Applied Energy, Vol.233, 495-515, 2019
A higher-order Markov chain-modulated model for electricity spot-price dynamics
Over the last three decades, the electricity sector worldwide underwent massive deregulation. Power market participants have encountered a growing number of challenges due to competition and other pertinent factors. For most markets at present, electricity is a non-storable commodity and its price is extremely sensitive to changes in supply and demand. The evolution of electricity prices exhibits pronounced mean reversion and cyclical patterns, possesses extreme volatility and relatively frequently occurring spikes, and manifests presence of memory property.
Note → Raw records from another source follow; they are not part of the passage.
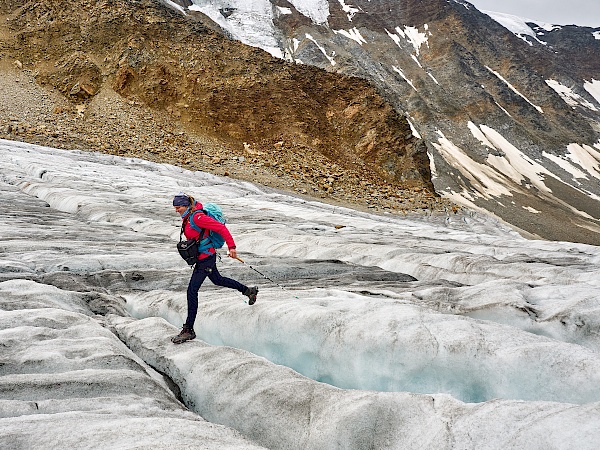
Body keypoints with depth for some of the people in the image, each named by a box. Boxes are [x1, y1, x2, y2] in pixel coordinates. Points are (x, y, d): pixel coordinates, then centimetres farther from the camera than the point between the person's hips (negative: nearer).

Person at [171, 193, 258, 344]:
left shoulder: (197, 217, -23)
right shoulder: (187, 217, 5)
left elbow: (221, 228, -23)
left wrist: (231, 246, -23)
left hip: (205, 259, -10)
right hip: (204, 258, 10)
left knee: (192, 290, -10)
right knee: (217, 280, 27)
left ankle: (188, 330, -3)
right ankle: (249, 291, 44)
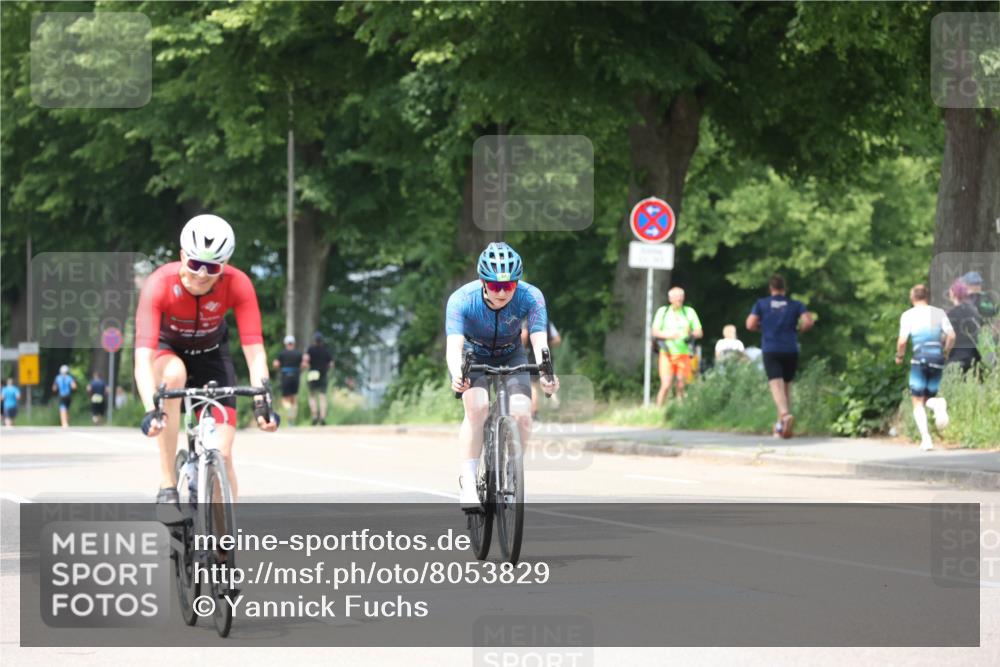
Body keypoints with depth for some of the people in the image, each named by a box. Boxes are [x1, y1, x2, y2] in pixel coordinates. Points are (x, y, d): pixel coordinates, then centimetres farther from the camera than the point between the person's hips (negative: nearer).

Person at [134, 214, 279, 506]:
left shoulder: (237, 285, -28)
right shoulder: (160, 284, -33)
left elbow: (254, 351, -32)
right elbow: (143, 357, -42)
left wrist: (261, 402, -48)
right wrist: (150, 411, -56)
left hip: (210, 354, 2)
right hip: (165, 350, -2)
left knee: (222, 454, -13)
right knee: (174, 372, -39)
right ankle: (167, 484, -31)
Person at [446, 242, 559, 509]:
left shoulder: (530, 297, -28)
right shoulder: (462, 299, -31)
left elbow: (540, 342, -38)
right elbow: (454, 345, -41)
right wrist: (457, 375, -63)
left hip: (511, 357, 2)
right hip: (474, 355, -1)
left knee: (521, 415, -21)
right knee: (477, 408, -29)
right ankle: (467, 484, -26)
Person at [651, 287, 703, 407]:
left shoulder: (689, 312, 10)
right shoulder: (662, 311, 7)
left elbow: (699, 332, 8)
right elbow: (655, 332, 5)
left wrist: (690, 334, -16)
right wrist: (668, 335, -15)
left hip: (684, 354, 2)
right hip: (667, 353, -2)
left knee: (681, 386, 3)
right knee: (665, 385, -12)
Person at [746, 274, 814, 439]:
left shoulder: (761, 304, 5)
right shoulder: (795, 305, 8)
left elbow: (750, 325, -2)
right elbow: (808, 321, -6)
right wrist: (798, 329, 13)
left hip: (770, 350, -2)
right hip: (791, 350, 2)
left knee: (776, 384, -14)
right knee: (787, 386, 16)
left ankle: (785, 414, -41)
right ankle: (781, 425, 18)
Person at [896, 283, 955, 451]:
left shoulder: (908, 315, 3)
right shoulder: (939, 313, 10)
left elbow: (902, 340, -5)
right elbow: (951, 336, 1)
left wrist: (899, 356, 12)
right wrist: (945, 353, 16)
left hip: (920, 358, -3)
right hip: (937, 358, 3)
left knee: (918, 403, 4)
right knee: (928, 397, 15)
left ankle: (925, 438, -13)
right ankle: (938, 404, -22)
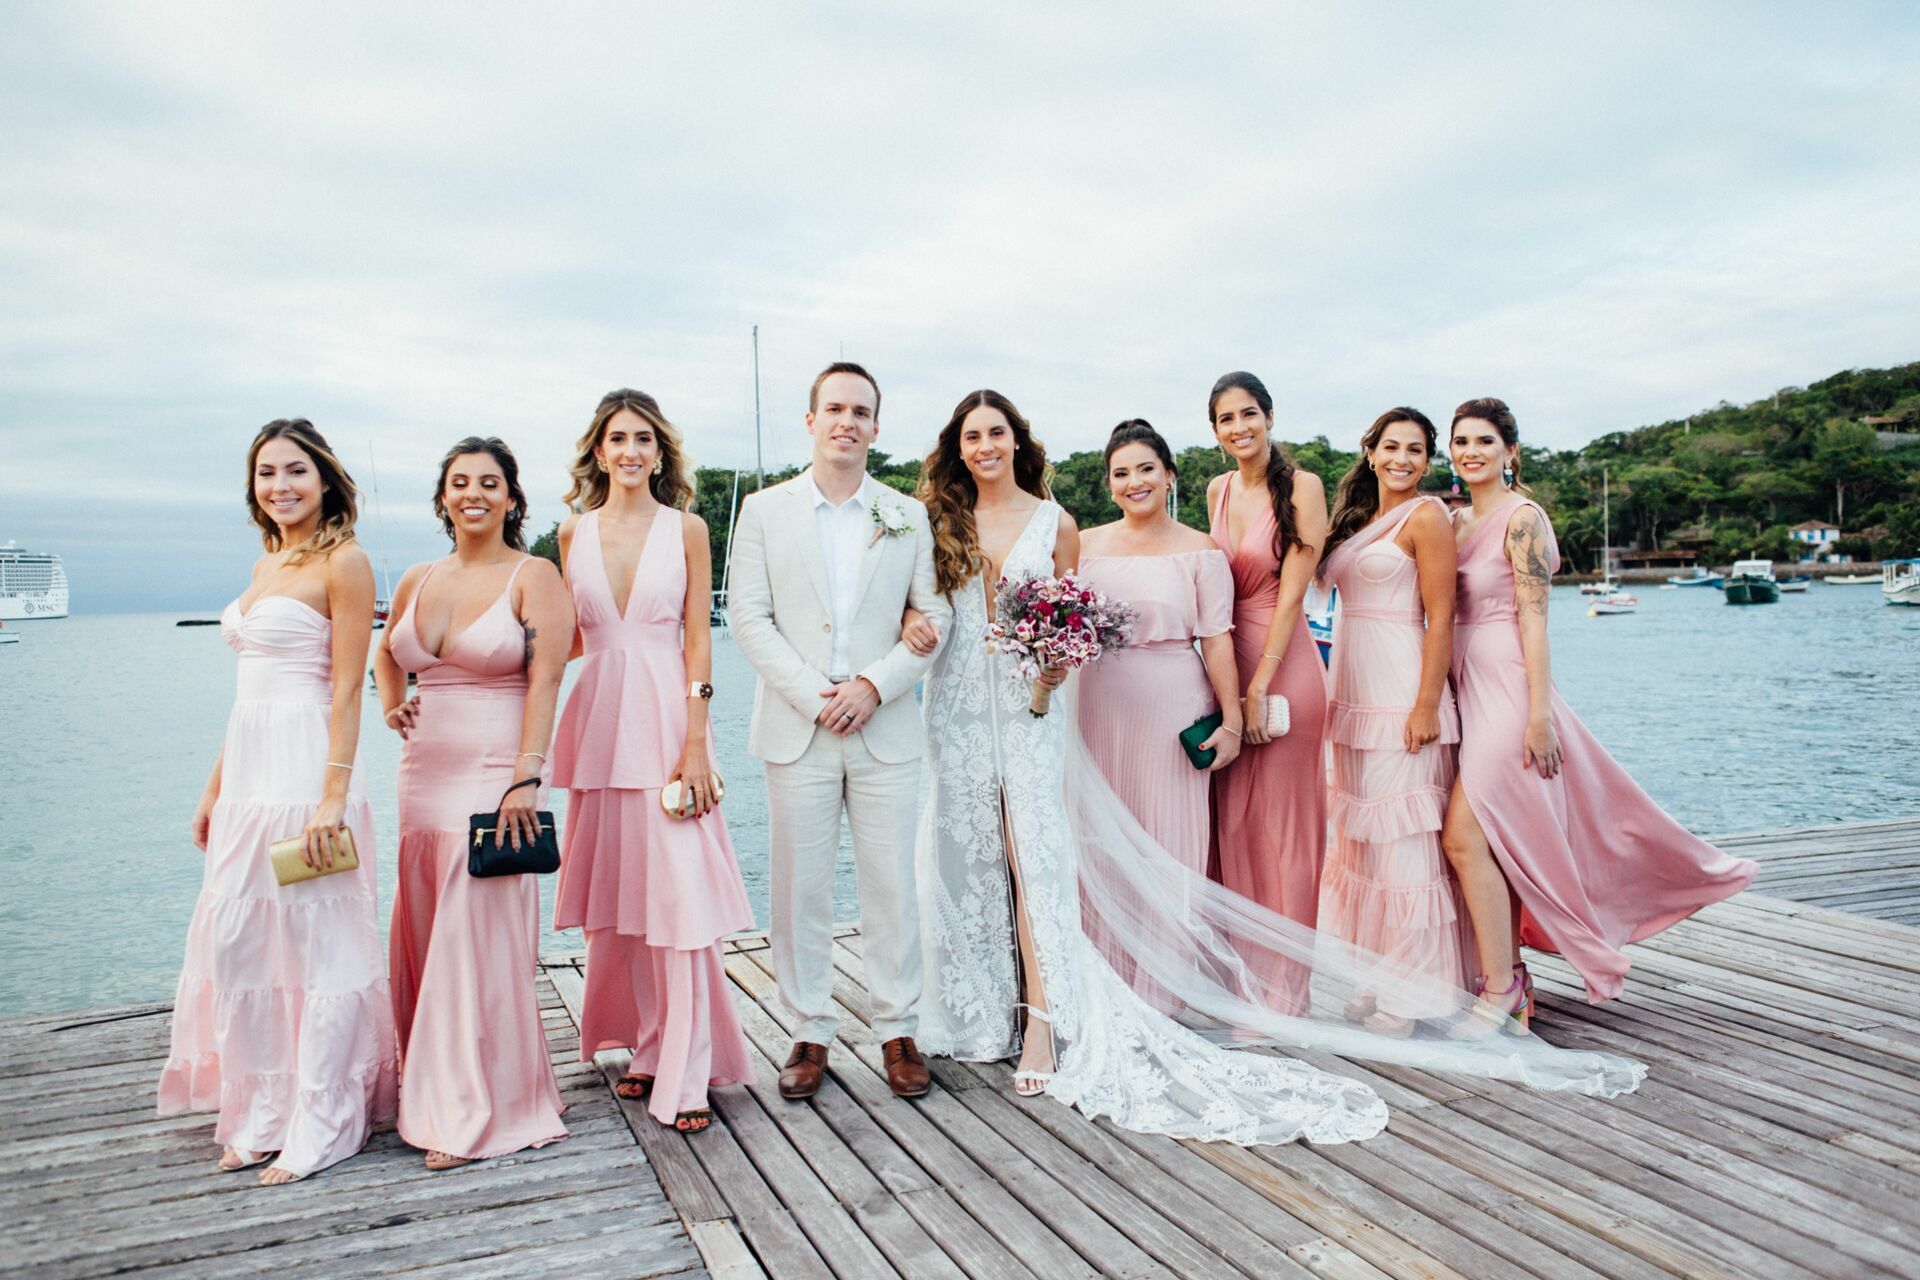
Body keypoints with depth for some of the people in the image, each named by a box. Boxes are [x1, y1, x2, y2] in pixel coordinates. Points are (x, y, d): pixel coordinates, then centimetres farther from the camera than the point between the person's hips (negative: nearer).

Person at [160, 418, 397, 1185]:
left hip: (307, 770, -8)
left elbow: (346, 692, -13)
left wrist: (333, 797, -19)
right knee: (234, 943, 11)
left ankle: (318, 1129, 11)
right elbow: (251, 690, 19)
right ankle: (259, 1117, 24)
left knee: (315, 943, -1)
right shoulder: (266, 564, 16)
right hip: (247, 774, 8)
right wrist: (215, 789, 18)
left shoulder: (343, 563, -7)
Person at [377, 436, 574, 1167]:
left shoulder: (533, 577, -5)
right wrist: (392, 707, 11)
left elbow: (544, 680, -13)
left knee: (479, 936, -4)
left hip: (495, 774, -6)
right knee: (424, 934, 11)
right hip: (424, 775, 6)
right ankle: (434, 1089, 26)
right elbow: (386, 653, 30)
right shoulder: (419, 581, 12)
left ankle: (479, 1112, 7)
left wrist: (526, 778, -21)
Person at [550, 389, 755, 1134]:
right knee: (614, 898, 8)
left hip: (665, 719, -3)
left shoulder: (686, 529, 2)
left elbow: (698, 641, -3)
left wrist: (695, 745, -10)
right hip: (598, 718, 3)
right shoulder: (575, 531, 9)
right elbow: (568, 639, 15)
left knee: (679, 896, -7)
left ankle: (683, 1078, 1)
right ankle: (644, 1048, 24)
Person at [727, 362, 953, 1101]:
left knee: (892, 886, 5)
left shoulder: (908, 518, 8)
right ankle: (809, 1032, 19)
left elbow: (934, 616, 3)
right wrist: (812, 696, -11)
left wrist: (874, 685, -11)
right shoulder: (765, 511, 6)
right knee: (799, 888, 5)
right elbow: (748, 617, -1)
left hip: (885, 729, 1)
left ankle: (898, 1029, 19)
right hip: (796, 729, 0)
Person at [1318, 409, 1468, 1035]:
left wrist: (1427, 705, -18)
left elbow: (1440, 619, -11)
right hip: (1353, 691, 8)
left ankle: (1413, 991, 5)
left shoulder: (1426, 516, -5)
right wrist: (1339, 693, 13)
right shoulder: (1356, 519, 17)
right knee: (1361, 836, 11)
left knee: (1402, 838, -4)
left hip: (1400, 693, -8)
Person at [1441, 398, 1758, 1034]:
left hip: (1507, 686, -8)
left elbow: (1534, 618, -14)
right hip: (1466, 688, 8)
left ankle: (1499, 993, -4)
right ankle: (1513, 982, 20)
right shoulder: (1457, 521, 15)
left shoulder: (1521, 517, -8)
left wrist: (1538, 713, -18)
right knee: (1495, 839, 10)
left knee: (1464, 834, -14)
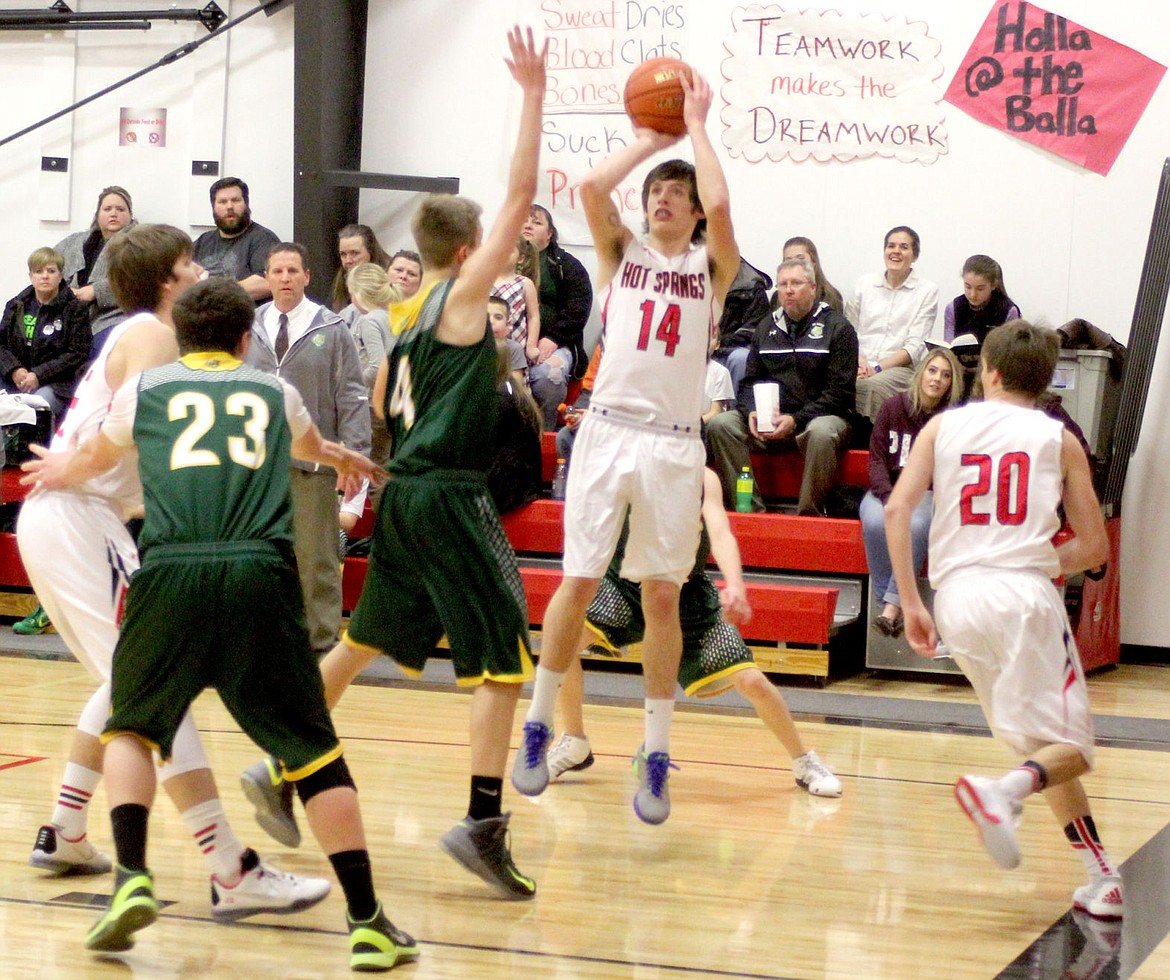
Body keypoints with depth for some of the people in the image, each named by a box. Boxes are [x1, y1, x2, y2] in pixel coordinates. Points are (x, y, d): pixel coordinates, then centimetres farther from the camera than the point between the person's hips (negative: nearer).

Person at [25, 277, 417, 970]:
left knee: (132, 727, 21)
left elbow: (94, 460, 41)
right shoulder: (275, 392, 24)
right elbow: (309, 445, 49)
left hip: (172, 570, 0)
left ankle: (133, 879, 2)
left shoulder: (145, 389, 21)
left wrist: (59, 473, 66)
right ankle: (368, 923, 3)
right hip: (262, 574, 0)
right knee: (313, 749, 7)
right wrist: (346, 460, 74)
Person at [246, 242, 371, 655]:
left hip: (312, 464, -3)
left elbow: (352, 396, -1)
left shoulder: (331, 331, 0)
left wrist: (355, 455, -9)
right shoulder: (249, 330, 7)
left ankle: (322, 642, 8)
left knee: (316, 559, 1)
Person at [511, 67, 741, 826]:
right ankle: (539, 725, 12)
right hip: (609, 429, 1)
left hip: (674, 443, 0)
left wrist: (696, 126, -1)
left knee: (663, 596, 2)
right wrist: (650, 136, 6)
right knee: (578, 583, -1)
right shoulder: (622, 253, 11)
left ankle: (656, 753, 9)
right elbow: (591, 187, -7)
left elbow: (719, 205, -13)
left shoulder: (713, 266, 7)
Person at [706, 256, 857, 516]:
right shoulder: (766, 327, 15)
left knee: (821, 433, -39)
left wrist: (796, 420, -17)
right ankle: (750, 510, -20)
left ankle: (808, 514, -27)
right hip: (768, 421, 5)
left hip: (820, 416, -5)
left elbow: (840, 392, -7)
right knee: (720, 425, -18)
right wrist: (751, 412, -9)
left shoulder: (837, 328, 0)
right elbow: (749, 381, 14)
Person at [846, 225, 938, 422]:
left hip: (899, 367, -3)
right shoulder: (864, 284, 18)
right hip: (861, 367, 3)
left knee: (871, 386, -37)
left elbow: (915, 346, 0)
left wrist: (878, 369, -12)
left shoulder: (927, 291, 8)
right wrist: (859, 362, -7)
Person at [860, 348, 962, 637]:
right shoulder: (894, 406, 5)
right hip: (887, 489, 1)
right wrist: (889, 498, -14)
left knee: (917, 525, -35)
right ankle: (885, 600, -28)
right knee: (875, 523, -33)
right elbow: (877, 458, 3)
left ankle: (893, 605, -36)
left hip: (928, 493, -1)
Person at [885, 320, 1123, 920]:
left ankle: (1102, 876, 10)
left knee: (1036, 742, 16)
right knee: (1069, 747, -1)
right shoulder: (1058, 438, 11)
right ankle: (1001, 790, -32)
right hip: (1023, 593, -3)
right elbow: (1094, 546, 9)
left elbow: (897, 509, 1)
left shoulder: (942, 425, 14)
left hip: (955, 597, 3)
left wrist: (910, 605, 5)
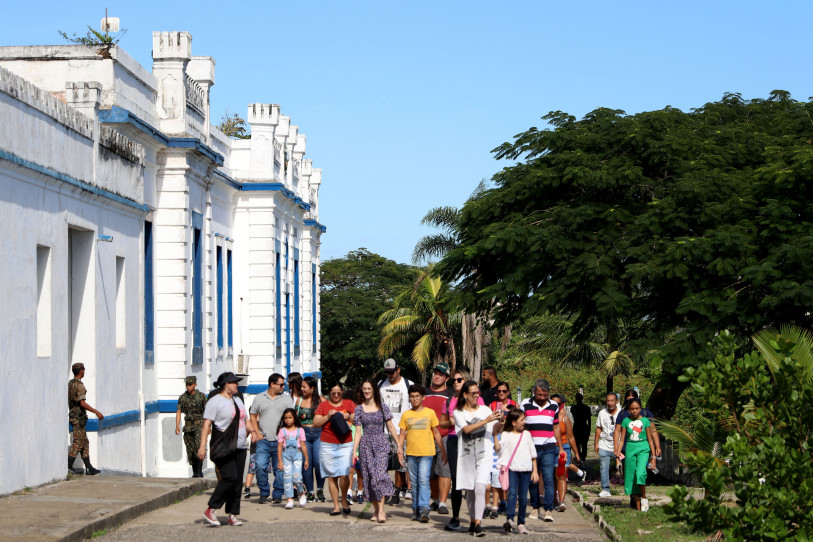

These observed features necessitate the development of models aimed to simultaneously capture such price characteristics for forecasting, risk management, and valuation of electricity-driven derivatives. Majority of current research studies examining electricity spot prices are based on one-state models. Such models though may not accurately capture the stylised behaviours of price evolution, especially during periods of sudden spikes driven by the abrupt changes of market sentiments. This paper tackles the modelling and estimation problems under a new paradigm that integrates the deterministic calendar seasons and stochastic factors governing electricity prices with a regime-switching feature. The de-seasonalised component of our proposed model has both the jump and mean-reverting properties to account for spikes and periodic cycles alternating between lower price returns and compensating periods of higher price returns. The parameters of the de-seasonalised model components are also modulated by a higher-order hidden Markov chain (HOHMC) in discrete time. This provides a mechanism to extract latent information from historical data. The HOHMC's state is interpreted as the "state of the world" resulting from the interaction of various forces impacting the electricity market. Filters are developed to generate optimal estimates of HOHMC-relevant quantities using the observation process, and these provide online estimates of model parameters. Empirical demonstrations using the daily electricity spot prices, compiled by the Alberta Electric System Operator (AESO), show that our HOHMM approach has considerable merits in terms of price data fitting and forecasting metrics. Our proposed framework driven by a hidden Markov chain with a state memory-capturing mechanism provides a powerful alternative to support the pricing of contracts in the electricity markets.